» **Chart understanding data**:

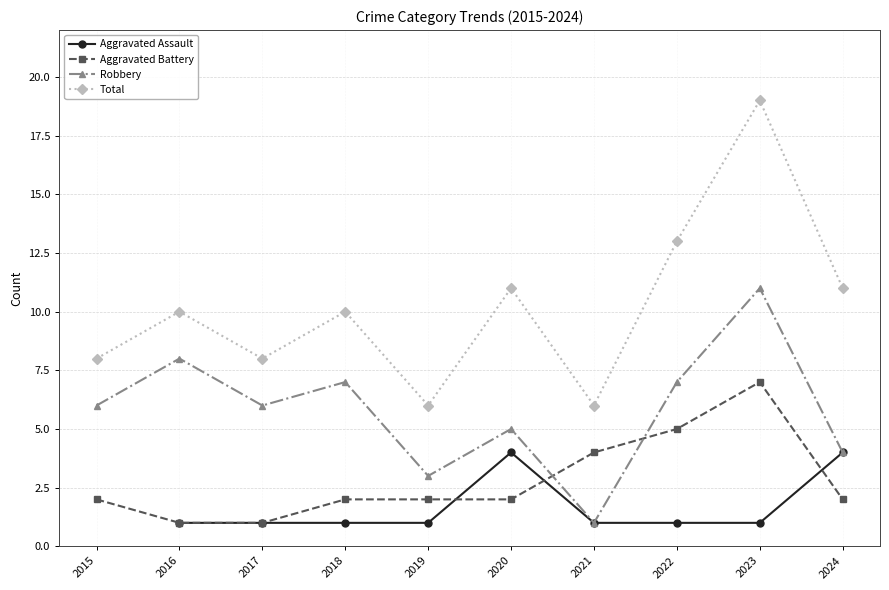

What is the total value across all series at 2021?

12.0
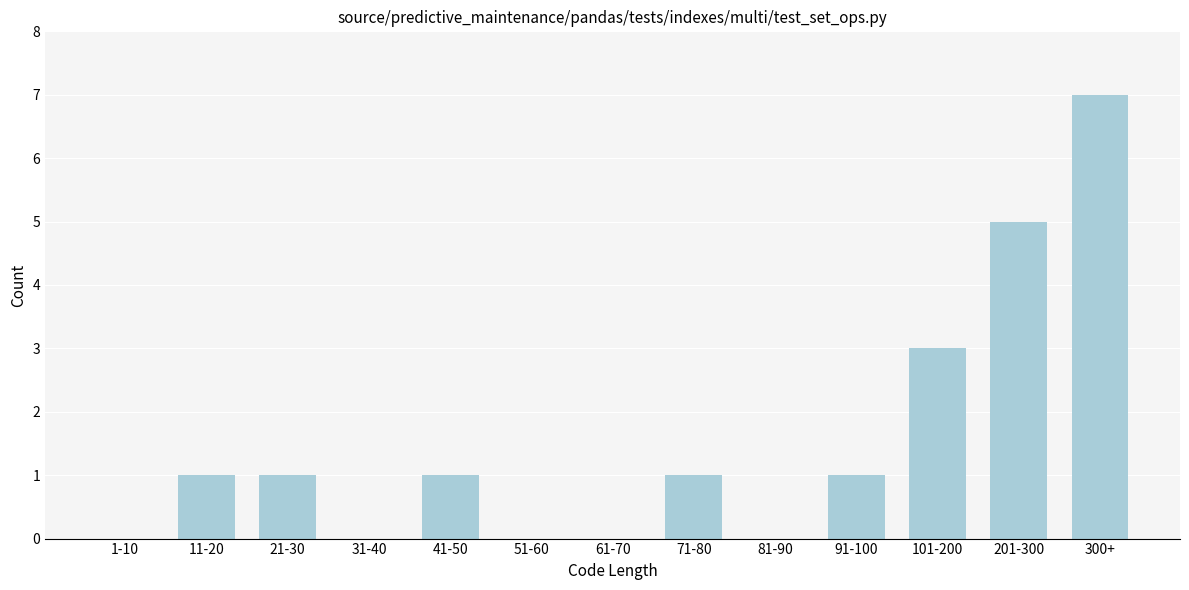

Reading right to left, transcribe all the data shown in this chart.

300+=7	201-300=5	101-200=3	91-100=1	81-90=0	71-80=1	61-70=0	51-60=0	41-50=1	31-40=0	21-30=1	11-20=1	1-10=0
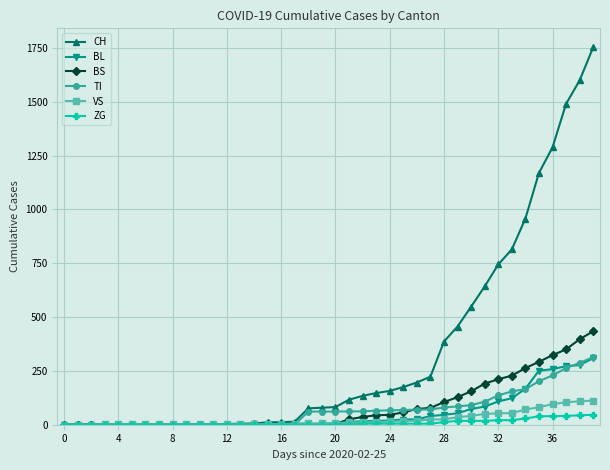

What is the maximum value shown in the chart?

1753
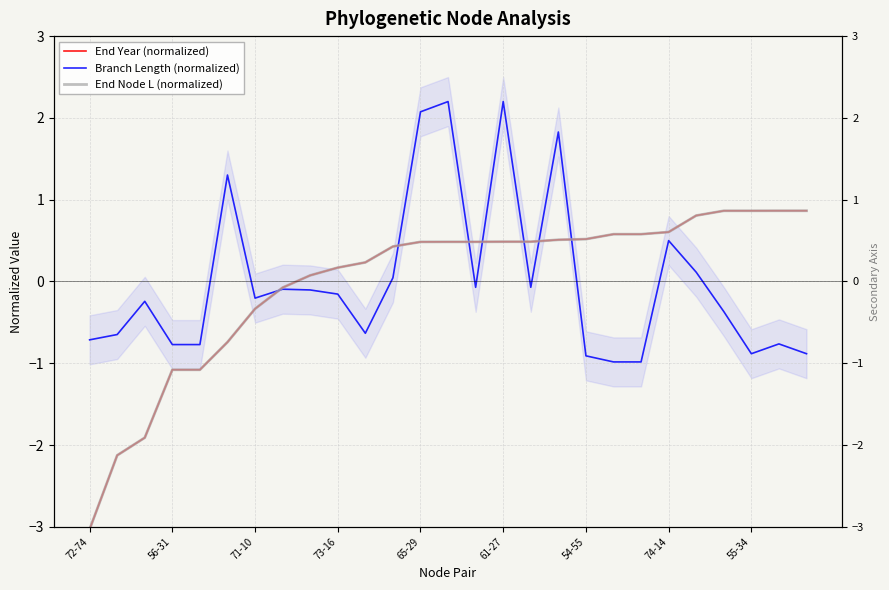

Which series has the widest spread of values?

End Year (normalized)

» **AIM OF THE EXERCISE**: Please list every line of the material above that contains the word "What", copying each one unchanged.

» **TASK SOLUTION**:
What is the total value across all series at 2021?
What is the maximum value shown in the chart?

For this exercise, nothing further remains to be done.